State Key Laboratory of Veterinary Etiological Biology, Key Laboratory of Veterinary Parasitology of Gansu Province, Lanzhou Veterinary Research Institute, Chinese Academy of Agricultural Sciences, Lanzhou, Gansu Province 730046, China; Hunan Provincial Key Laboratory of Protein Engineering in Animal Vaccines, College of Veterinary Medicine, Hunan Agricultural University, Changsha, Hunan Province 410128, China.
State Key Laboratory of Veterinary Etiological Biology, Key Laboratory of Veterinary Parasitology of Gansu Province, Lanzhou Veterinary Research Institute, Chinese Academy of Agricultural Sciences, Lanzhou, Gansu Province 730046, China.
Int J Parasitol. 2021 Jan;51(1):49-61. doi: 10.1016/j.ijpara.2020.07.014. Epub 2020 Sep 28.

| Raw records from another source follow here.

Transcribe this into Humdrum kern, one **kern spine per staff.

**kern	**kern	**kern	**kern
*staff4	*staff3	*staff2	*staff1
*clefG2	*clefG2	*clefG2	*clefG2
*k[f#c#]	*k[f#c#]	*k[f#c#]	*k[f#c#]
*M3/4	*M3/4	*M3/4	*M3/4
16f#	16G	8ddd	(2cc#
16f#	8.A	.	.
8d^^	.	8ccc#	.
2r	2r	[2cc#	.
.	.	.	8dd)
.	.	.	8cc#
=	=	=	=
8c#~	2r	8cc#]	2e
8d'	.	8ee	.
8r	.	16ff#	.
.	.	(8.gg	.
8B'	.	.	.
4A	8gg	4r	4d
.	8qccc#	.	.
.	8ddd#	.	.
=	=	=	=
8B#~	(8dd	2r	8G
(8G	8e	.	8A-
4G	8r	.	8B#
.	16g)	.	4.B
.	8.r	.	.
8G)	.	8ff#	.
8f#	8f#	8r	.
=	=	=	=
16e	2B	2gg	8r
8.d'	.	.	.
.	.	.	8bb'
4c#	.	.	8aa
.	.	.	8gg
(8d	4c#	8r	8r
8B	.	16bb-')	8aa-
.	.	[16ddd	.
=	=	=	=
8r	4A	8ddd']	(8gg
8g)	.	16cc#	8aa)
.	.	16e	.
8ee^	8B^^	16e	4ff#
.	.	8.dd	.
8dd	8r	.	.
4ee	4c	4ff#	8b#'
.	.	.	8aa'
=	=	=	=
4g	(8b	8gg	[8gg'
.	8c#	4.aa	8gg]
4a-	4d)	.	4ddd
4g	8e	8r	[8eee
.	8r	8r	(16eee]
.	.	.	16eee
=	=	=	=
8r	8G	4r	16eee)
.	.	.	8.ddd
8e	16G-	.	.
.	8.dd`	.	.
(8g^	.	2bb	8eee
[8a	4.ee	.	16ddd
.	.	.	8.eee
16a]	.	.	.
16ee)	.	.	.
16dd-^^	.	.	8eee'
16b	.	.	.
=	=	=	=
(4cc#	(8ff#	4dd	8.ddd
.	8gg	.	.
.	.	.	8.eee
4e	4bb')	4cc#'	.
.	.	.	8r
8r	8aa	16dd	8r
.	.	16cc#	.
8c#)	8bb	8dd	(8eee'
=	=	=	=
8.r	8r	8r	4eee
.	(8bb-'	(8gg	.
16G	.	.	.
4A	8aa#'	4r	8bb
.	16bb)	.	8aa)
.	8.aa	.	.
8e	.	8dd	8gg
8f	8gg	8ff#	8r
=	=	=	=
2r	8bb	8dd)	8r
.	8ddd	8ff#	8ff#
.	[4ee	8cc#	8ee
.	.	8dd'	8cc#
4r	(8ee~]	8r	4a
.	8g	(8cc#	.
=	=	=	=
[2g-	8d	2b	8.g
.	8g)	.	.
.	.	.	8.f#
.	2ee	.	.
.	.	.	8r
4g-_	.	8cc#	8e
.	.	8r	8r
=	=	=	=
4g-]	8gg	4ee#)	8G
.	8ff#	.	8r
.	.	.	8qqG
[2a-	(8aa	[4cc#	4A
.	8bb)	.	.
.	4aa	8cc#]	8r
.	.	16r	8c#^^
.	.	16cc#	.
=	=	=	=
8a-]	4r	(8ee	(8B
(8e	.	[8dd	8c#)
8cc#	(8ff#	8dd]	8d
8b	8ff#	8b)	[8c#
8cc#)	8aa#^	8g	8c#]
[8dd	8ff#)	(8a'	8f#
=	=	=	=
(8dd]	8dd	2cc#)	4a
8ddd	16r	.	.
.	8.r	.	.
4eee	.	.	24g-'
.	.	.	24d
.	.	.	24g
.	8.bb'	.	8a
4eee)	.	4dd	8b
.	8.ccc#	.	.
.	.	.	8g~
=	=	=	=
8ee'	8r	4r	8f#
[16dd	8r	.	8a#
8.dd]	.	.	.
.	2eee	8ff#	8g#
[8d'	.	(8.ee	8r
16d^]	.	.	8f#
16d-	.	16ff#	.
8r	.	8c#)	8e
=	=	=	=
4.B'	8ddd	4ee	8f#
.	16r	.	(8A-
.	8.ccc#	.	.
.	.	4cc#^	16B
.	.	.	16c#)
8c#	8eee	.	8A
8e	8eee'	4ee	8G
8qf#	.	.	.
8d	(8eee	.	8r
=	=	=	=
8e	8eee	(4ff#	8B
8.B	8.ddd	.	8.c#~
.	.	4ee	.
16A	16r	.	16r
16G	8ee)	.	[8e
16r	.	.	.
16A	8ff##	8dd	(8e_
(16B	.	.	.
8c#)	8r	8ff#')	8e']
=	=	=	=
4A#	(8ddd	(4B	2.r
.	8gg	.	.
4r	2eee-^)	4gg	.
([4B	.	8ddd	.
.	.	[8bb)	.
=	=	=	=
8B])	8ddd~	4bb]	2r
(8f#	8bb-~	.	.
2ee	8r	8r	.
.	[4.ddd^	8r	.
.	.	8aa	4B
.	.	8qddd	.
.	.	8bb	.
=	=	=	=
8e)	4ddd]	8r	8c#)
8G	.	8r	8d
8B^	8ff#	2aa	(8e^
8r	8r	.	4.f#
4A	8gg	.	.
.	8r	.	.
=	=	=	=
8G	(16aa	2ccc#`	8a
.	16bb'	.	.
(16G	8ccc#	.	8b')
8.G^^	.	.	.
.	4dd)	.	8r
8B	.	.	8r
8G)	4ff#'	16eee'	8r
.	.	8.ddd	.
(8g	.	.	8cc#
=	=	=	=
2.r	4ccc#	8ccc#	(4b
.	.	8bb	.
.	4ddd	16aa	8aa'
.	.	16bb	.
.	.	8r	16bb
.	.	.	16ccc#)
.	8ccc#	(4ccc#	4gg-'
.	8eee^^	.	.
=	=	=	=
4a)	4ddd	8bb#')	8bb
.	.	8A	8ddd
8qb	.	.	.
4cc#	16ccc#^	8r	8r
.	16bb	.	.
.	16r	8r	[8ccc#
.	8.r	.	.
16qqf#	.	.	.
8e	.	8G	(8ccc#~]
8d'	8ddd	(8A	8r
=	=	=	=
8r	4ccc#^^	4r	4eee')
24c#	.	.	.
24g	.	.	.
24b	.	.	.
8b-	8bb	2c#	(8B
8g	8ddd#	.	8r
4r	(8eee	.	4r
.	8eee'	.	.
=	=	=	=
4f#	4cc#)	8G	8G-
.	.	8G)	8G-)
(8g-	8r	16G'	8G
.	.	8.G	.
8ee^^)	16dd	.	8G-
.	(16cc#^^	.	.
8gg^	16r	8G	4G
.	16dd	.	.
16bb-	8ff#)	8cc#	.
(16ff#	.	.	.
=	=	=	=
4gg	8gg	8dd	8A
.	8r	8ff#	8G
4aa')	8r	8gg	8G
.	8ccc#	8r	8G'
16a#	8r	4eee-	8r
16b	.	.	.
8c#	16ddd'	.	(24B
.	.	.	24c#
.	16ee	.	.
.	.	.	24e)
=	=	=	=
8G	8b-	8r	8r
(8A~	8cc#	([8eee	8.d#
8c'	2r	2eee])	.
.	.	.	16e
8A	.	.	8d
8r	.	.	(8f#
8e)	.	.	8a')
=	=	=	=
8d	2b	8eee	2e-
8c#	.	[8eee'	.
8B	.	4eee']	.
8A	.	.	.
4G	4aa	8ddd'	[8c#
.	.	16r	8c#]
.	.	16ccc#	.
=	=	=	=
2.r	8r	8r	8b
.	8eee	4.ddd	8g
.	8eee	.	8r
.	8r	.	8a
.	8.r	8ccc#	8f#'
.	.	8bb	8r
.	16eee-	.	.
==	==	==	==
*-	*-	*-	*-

The roundworm Toxocara canis causes toxocariasis in dogs and larval migrans in humans. Better understanding of the lung response to T. canis infection could explain why T. canis must migrate to and undergoes part of its development inside the lung of the definitive host. In this study, we profiled the expression patterns of long non-coding RNAs (lncRNAs), microRNAs (miRNAs), and mRNAs in the lungs of Beagle dogs infected by T. canis, using high throughput RNA sequencing. At 24 h p.i., 1,012 lncRNAs, 393 mRNAs and 10 miRNAs were differentially expressed (DE). We also identified 883 DElncRNAs, 264 DEmRNAs and 20 DEmiRNAs at 96 h p.i., and 996 DElncRNAs, 342 DEmRNAs and eight DEmiRNAs at 36 days p.i., between infected and control dogs. Significant changes in the levels of expression of transcripts related to immune response and inflammation were associated with the antiparasitic response of the lung to T. canis. The remarkable increase in the expression of scgb1a1 at all time points after infection suggests the need for consistent moderation of the excessive inflammatory response. Also, upregulation of foxj1 at 24 h p.i., and downregulation of IL-1β and IL-21 at 96 h p.i., suggest an attenuation of the humoral immunity of infected dogs. These results indicate that T. canis pathogenesis in the lung is mediated through contributions from both pro-inflammatory and anti-inflammatory mechanisms. Competing endogenous RNA (ceRNA) network analysis revealed significant interactions between DElncRNAs, DEmiRNAs and DEmRNAs, and improved our understanding of the ceRNA regulatory mechanisms in the context of T. canis infection. These data provide comprehensive understanding of the regulatory networks that govern the lung response to T. canis infection and reveal new mechanistic insights into the interaction between the host and parasite during the course of T. canis infection in the canine.
犬蛔虫 Toxocara canis 可引起犬类感染并引发幼虫移行症。更好地理解犬类感染弓形虫后的肺部反应可以解释为什么弓形虫必须迁移并在终宿主的肺部完成部分发育。在这项研究中,我们使用高通量 RNA 测序技术对感染犬蛔虫的比格犬肺部的长链非编码 RNA(lncRNA)、microRNA(miRNA)和信使 RNA(mRNA)的表达模式进行了分析。在感染后 24 小时,1012 个 lncRNA、393 个 mRNA 和 10 个 miRNA 表现出差异表达(DE)。在感染后 96 小时,我们还发现了 883 个 DElncRNA、264 个 DEmRNA 和 20 个 DEmiRNA,在感染后 36 天,我们发现了 996 个 DElncRNA、342 个 DEmRNA 和 8 个 DEmiRNA。感染犬和对照犬之间存在免疫反应和炎症相关转录物表达水平的显著变化,这与肺对弓形虫的抗寄生虫反应有关。感染后所有时间点 scgb1a1 表达水平的显著增加表明需要持续调节过度炎症反应。此外,感染后 24 小时 foxj1 的上调和 96 小时 IL-1β和 IL-21 的下调表明感染犬的体液免疫减弱。这些结果表明,弓形虫在肺部的发病机制是通过促炎和抗炎机制共同介导的。竞争性内源性 RNA(ceRNA)网络分析显示,DElncRNA、DEmiRNA 和 DEmRNA 之间存在显著的相互作用,这提高了我们对 ceRNA 调控机制的理解。这些数据为我们提供了对犬类感染弓形虫后肺部反应的调控网络的全面理解,并揭示了宿主和寄生虫在弓形虫感染过程中相互作用的新机制见解。